Rozmiar okrucieństw tamtych czasów był tak wielki, że męczeńska śmierć Andrzeja Boboli nie zwróciła większej uwagi. Przez blisko pół wieku trumna z jego ciałem leżała w zapomnieniu w kościele zakonu w Pińsku. Sam Męczennik upomniał się, by szukano jego ciała, które zachowało się w niezwykle dobrym stanie. Ludzie zaczęli otrzymywać łaski za jego wstawiennictwem, wśród nich król August II Mocny.

Beatyfikowany został w roku 1853, a kanonizowany 17 kwietnia 1938 r.
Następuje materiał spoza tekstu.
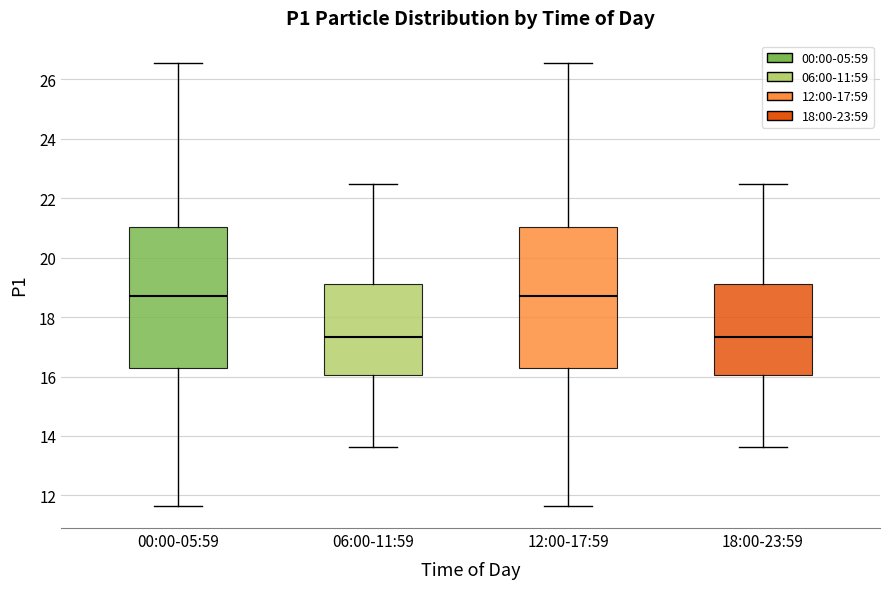

Where does the lower whisker of the box for 12:00-17:59 end on the y-axis? The values are not printed on the chart, so give them approximately, as read against the axis.

11.6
Na skutek burz dziejowych relikwie Męczennika przewieziono z Pińska do Połocka, stamtąd do Moskwy. Watykan za żywność, podczas klęski głodu wykupił je od Rosji, by wreszcie w 1938 r. mogły dotrzeć do Warszawy, gdzie przechowywane są do dziś w kościele jezuickim przy ul. Rakowieckiej.

Pisząca te słowa, jako studentka sąsiedniej SGGW, często przy relikwiach Męczennika modliła się do Niego, pytając, co ma w życiu ze sobą zrobić i... Pewnie święty przyłożył się do tego, by za Jego przykładem pracowała w Wilnie.